Here’s our take: Let them “steal” subtitles. Seriously. Subtitles, as a collection of text, are superficial. They are not the story. And trying to replicate narrative structure based on scraped dialogue is like trying to reverse-engineer a cake recipe by tasting crumbs off the floor.
Let’s unpack why.
The Atlantic article reveals that OpenSubtitles—a sprawling dataset of movie and TV subtitles—has been used to train AI models. It implies this raw text has intrinsic value for understanding and recreating narrative. But here’s the reality: dialogue is just the surface of storytelling.
Think about your favorite movie or show. Was it great because of the specific words characters said, or because of how those words tied into deeper meaning? Dialogue operates in service of a broader structure: the interplay of character arcs, conflicts, thematic questions, and resolution. Subtitles capture none of that.

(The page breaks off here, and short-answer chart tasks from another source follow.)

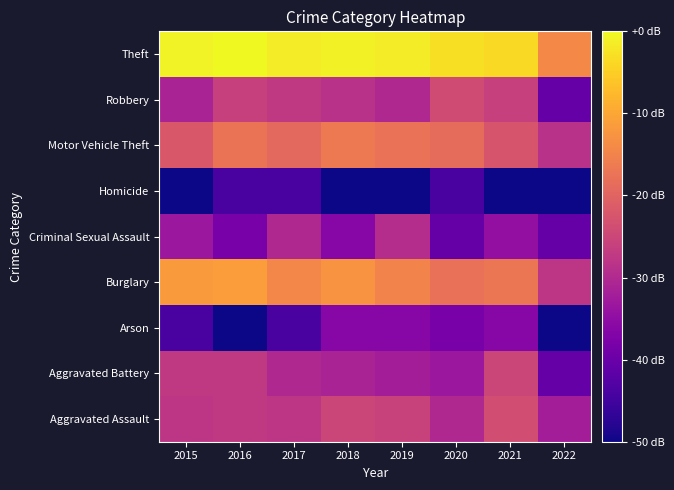

Reading left to right, extract all data points from this chart.

Aggravated Assault: 2015=1.1	2016=1.1	2017=1.1	2018=1.3	2019=1.2	2020=1.0	2021=1.3	2022=0.9
Aggravated Battery: 2015=1.1	2016=1.1	2017=1.0	2018=1.0	2019=0.9	2020=0.8	2021=1.3	2022=0.5
Arson: 2015=0.3	2016=0.0	2017=0.3	2018=0.7	2019=0.7	2020=0.6	2021=0.7	2022=0.0
Burglary: 2015=1.9	2016=2.0	2017=1.8	2018=1.9	2019=1.8	2020=1.6	2021=1.7	2022=1.1
Criminal Sexual Assault: 2015=0.8	2016=0.6	2017=1.0	2018=0.7	2019=1.0	2020=0.5	2021=0.8	2022=0.5
Homicide: 2015=0.0	2016=0.3	2017=0.3	2018=0.0	2019=0.0	2020=0.3	2021=0.0	2022=0.0
Motor Vehicle Theft: 2015=1.4	2016=1.6	2017=1.6	2018=1.7	2019=1.6	2020=1.6	2021=1.4	2022=1.1
Robbery: 2015=1.0	2016=1.2	2017=1.1	2018=1.1	2019=1.0	2020=1.3	2021=1.2	2022=0.5
Theft: 2015=2.5	2016=2.5	2017=2.4	2018=2.5	2019=2.4	2020=2.4	2021=2.3	2022=1.8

To quote the article itself:
"The files within this data set are not scripts, exactly. Rather, they are subtitles...a raw form of written dialogue.”
Right. Raw is the operative word here. Subtitles strip away context, subtext, and intent. They don’t include who’s speaking, where the story is heading, or why a particular line resonates. This is why the idea that AI could replace a writer using this dataset is laughable. Without structure, dialogue is just noise.
The bigger issue is the flawed assumption underlying the panic: that training AI on finished dialogue somehow equals an understanding of narrative. It doesn’t. Replicating what a story looks like is fundamentally different from understanding how it works.
Narrative structure is about order—how events and choices build towards meaning. Finished stories, like subtitles, often leave out the connective tissue that makes the whole coherent. If you try to model storytelling by analyzing results alone, you’re not learning how stories are built—you’re modeling chaos.
This is something we’ve discovered firsthand. When training AI to create complete, compelling narratives, synthetic data—created to emphasize structural clarity—was far more effective than curated, human-written scripts. Why? Because human works, polished for public consumption, necessarily omit the scaffolding that holds the story together. Trying to learn storytelling from finished dialogue is like trying to understand architecture by staring at building facades.
Here’s where things get really interesting. The Atlantic article’s horror at synthetic writing misses the value of synthetic data in understanding storytelling. Unlike human-authored scripts or raw subtitles, synthetic datasets can be designed to showcase story structure explicitly.
For example, synthetic data can map:
AI trained on this kind of data learns process. It doesn’t mimic the surface-level chaos of a finished product; it models the logical order that makes a story work. By contrast, the OpenSubtitles dataset isn’t even training on scripts—it’s training on fragments divorced from the larger whole. And this is supposed to threaten human storytellers?
We get it. Artists are worried. And this kind of reporting—though attention-grabbing—feeds into unnecessary fear. But there’s a critical distinction to be made: training on data like OpenSubtitles doesn’t mean AI can create stories that work.
“The OpenSubtitles data set adds yet another wrinkle to a complex narrative around AI, in which consent from artists...are points of contention.”
Consent and copyright are important conversations, but let’s not conflate those concerns with whether this data is a legitimate substitute for human creativity. It isn’t.
If AI developers want to train systems that can actually write coherent narratives, they’ll need a dataset that goes far beyond “raw dialogue.” They’ll need to understand structure, intent, and meaning. And that? That’s not something you can steal from a DVD’s subtitles folder.
At the heart of all this panic is a misunderstanding of storytelling. Narratives aren’t just dialogue or surface elements; they’re built on deeper frameworks of conflict, growth, and resolution. Scraping subtitles doesn’t teach an AI how to weave a thematic tapestry or craft a character arc.
So, let’s stop panicking. Hollywood’s secret sauce isn’t in the words spoken on-screen—it’s in the meaning beneath them. And that’s not something you can download.